Example, 40 years ago a homeowner purchased their home for 100,000 dollars and it is now worth 375,000. The home was paid off after 30 years. The homeowner then decided to take out 100,000 dollars worth of home equity via a HELOC over a ten year time frame. Since the 10 year draw period is about end, and the new payment will be almost triple, the homeowner would rather simply use another 100,000 dollars of home equity, aka a RE-HELOC, to pay off the first 100,000 HELOC, in essence getting another 10 years of interest only payments. Maybe the homeowner wants to do a RE-HELOC for 125,000 (which is also tax deductible) so they can use the extra 25,000 to pay off their high interest rate credit cards or their kid's student's loans.
A RE-HELOC is an extremely safe investment for all concerned if the homeowner is keeping the RE-HELOC versus overall value of the home at reasonable ratios. In our 375,000 home value example, the 125,000 dollars is 33% value of the home, and there is no mortgage. Should the homeowner default during the RE-HELOC 10 year draw, there should be no risk to the bank that they will recoup their investment as the first lien holder.

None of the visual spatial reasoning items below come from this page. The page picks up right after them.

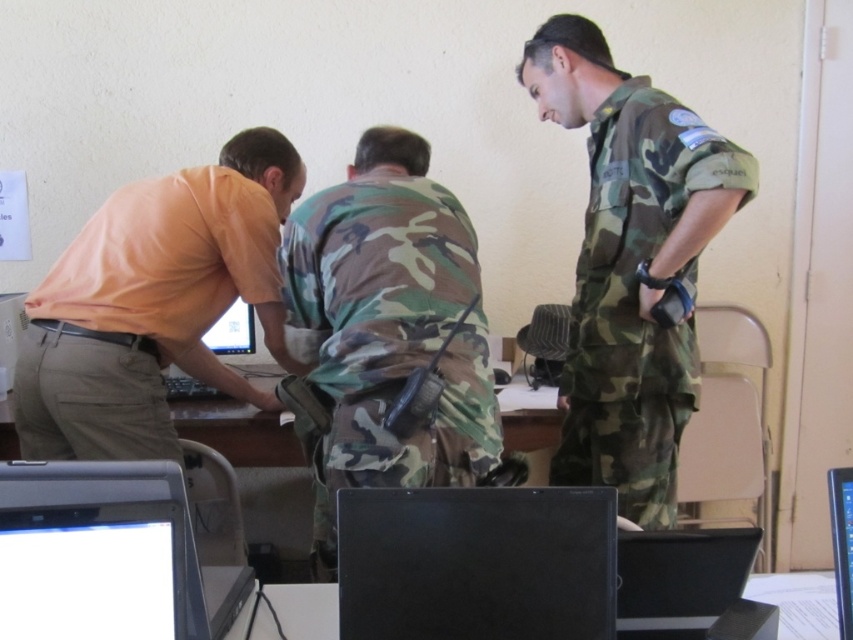
Does camo fabric uniform at right have a lesser height compared to matte white monitor at center?

In fact, camo fabric uniform at right may be taller than matte white monitor at center.

Who is more distant from viewer, (627, 339) or (218, 326)?

Positioned behind is point (218, 326).

Between point (605, 212) and point (248, 324), which one is positioned in front?

Point (605, 212)

Image resolution: width=853 pixels, height=640 pixels. I want to click on camo fabric uniform at right, so (637, 298).

Is black plastic table at lower center further to camera compared to matte white monitor at center?

No, black plastic table at lower center is closer to the viewer.

I want to click on black plastic table at lower center, so click(798, 602).

Does black glossy monitor at lower right have a lesser height compared to matte white monitor at center?

No.

Between black glossy monitor at lower right and matte white monitor at center, which one has more height?

Standing taller between the two is black glossy monitor at lower right.

Image resolution: width=853 pixels, height=640 pixels. In order to click on black glossy monitor at lower right in this screenshot , I will do `click(840, 544)`.

The image size is (853, 640). Identify the location of black glossy monitor at lower right. (840, 544).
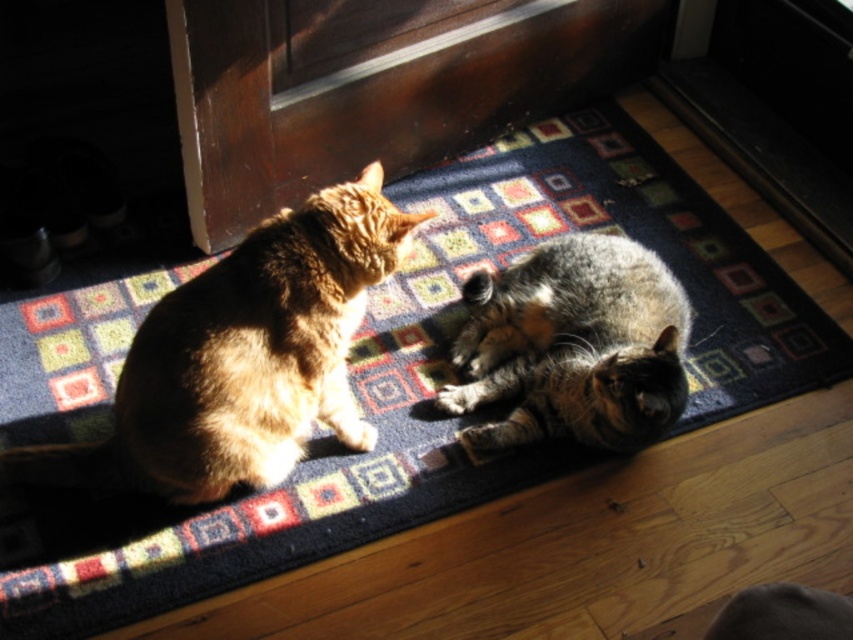
From the picture: Can you confirm if tabby fur cat at left is wider than tabby fur cat at lower center?

Indeed, tabby fur cat at left has a greater width compared to tabby fur cat at lower center.

How far apart are tabby fur cat at left and tabby fur cat at lower center?

A distance of 19.41 inches exists between tabby fur cat at left and tabby fur cat at lower center.

Which is in front, point (241, 304) or point (612, 365)?

Point (241, 304) is in front.

In order to click on tabby fur cat at left in this screenshot , I will do `click(242, 356)`.

Is wooden screen door at upper center above tabby fur cat at left?

Yes.

Between point (409, 161) and point (306, 305), which one is positioned behind?

Point (409, 161)

Identify the location of wooden screen door at upper center. (370, 86).

Which is more to the left, wooden screen door at upper center or tabby fur cat at lower center?

wooden screen door at upper center is more to the left.

Does wooden screen door at upper center have a lesser height compared to tabby fur cat at lower center?

No.

Is point (318, 104) in front of point (553, 243)?

No, (318, 104) is behind (553, 243).

In order to click on wooden screen door at upper center in this screenshot , I will do click(370, 86).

But here is where it gets icky, the Actuaries who set the income verification and credit ratings requirements may have set the income levels or credit score requirement so high that it prevents the homeowner from RE-HELOCing their own owned home even if they never missed a payment on their first HELOC, and the HELOC to overall value of the home is extremely safe. Suddenly the homeowner has a 100,000 dollar HELOC, a home worth 375,000, but they can't RE-HELOC their FIRST LIEN HELOC even though there is virtually NO RISK to the banks to do so.
The inability to RE-HELOC a HELOC is how the Actuary is about to ruin the lives of millions of homeowners who took HELOC's out 10 years ago. A scenario has been created in which the banks have one of the absolutely safest investment products on the market because it is completely collateralized and in many instances are the bank is the first lienholder, and they are now going to begin denying RE-HELOC's to millions of american homeowners because either their income is too low or their credit score is too low.
Or, the interest rate will be jacked up because the homeowner will be considered a "risk" even though the bank is the first lien holder on a home that has so much more equity remaining in it versus what is being RE-HELOC'd that there is virtually no danger to the bank of losing their financial stake in the home.
One of the dangers of thinking politically is it can lead to believing that evil is being created by either the left or the right, yet there are plenty of examples where it is just math that is being used to cause grief for millions. Actuaries who have set first lien, no risk RE-HELOC guidelines unnecessarily high are causing hardship to millions of american homeowners with impeccable payment histories.
And this brings another disturbing issue to bear, It seems as if the banks and their money suppliers are truly bored with sure thing investments and relatively low interest rates. During the 2000's, wasn't the economy was first over revved, and then crashed, specifically because banks and their investors became "bored" with lower interest rate, extra safe investments and wanted to "hedge" their bets with securitization schemes that actually banked on homeowners failing?